Q: Comment cette annonce s'inscrit-elle dans les pourparlers de paix entre talibans et gouvernement afghan?

R: Il y a deux semaines, à la fin du ramadan, un message attribué au mollah Omar était diffusé sur le web. Selon la lettre, le mollah Omar accordait son soutien aux pourparlers de paix en précisant que «l'islam n'interdisait pas les interactions pacifiques entre ennemis». La deuxième ronde de négociations de paix pour stabiliser le pays devait justement commencer vendredi... Pour le gouvernement afghan, cette annonce de la mort est l'occasion pour «tous les combattants» de «rejoindre le processus de paix». Mais pour Mme Felbab-Brown, l'annonce n'augure rien de bon. «Je pense que ça peut avoir un impact potentiellement négatif», dit-elle. Déjà, plusieurs talibans s'opposent à l'idée de déposer les armes. «Il y a aussi une lutte entre les talibans et le groupe armé État islamique (EI) en Afghanistan», rappelle la spécialiste, estimant que cette disparition pourrait affaiblir les talibans et renforcer l'EI.

Q: Le mollah Omar était l'un des hommes les plus recherchés par les États-Unis. Comment était-il perçu par les Afghans?

R: «Je ne pense pas qu'il était aimé par les gens, dit Mme Felbab-Brown.
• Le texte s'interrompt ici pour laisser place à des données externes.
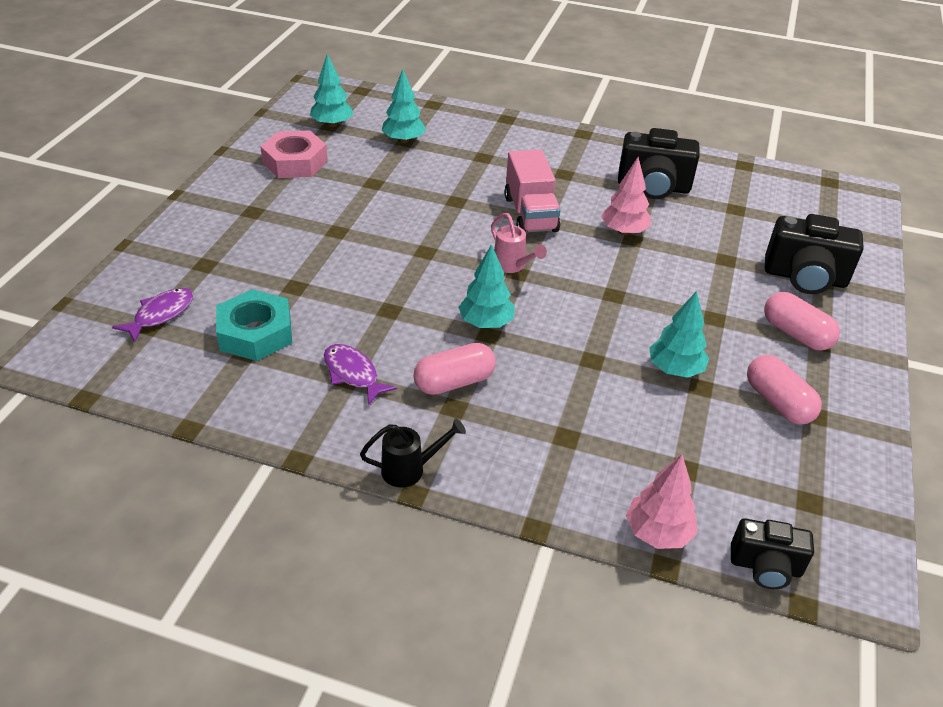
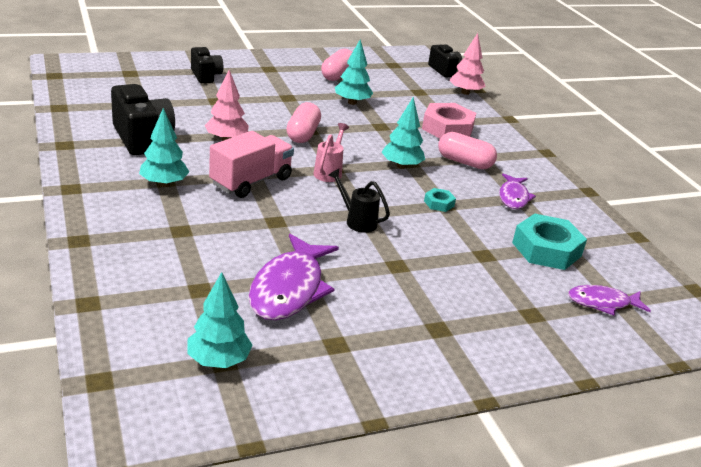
camera: 130 degrees left, 10 degrees down
pink nut [260,130,328,178] -> pink nut moved to [422,103,476,138]
black watering can [360,418,466,488] -> black watering can moved to [328,169,390,233]
turquoise tree [382,69,426,143] -> turquoise tree moved to [139,108,189,187]
pink capsule [764,292,840,351] -> pink capsule moved to [286,102,321,143]
black camera [765,214,864,294] -> black camera [191,47,223,83], size x0.62
none -> purple fish [248,234,339,320]
none -> turquoise nut [424,188,456,212]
Contrairement au commandant Massoud, par exemple.» L'homme était chef d'un régime brutal en Afghanistan, particulièrement pour les femmes. Pendant ce temps, l'EI tente de séduire les talibans afghans désireux d'étendre le pouvoir de l'islam au-delà des frontières - le groupe a déjà reproché au mollah d'être un chef «nationaliste» qui s'opposait à son ambition d'établir un grand califat.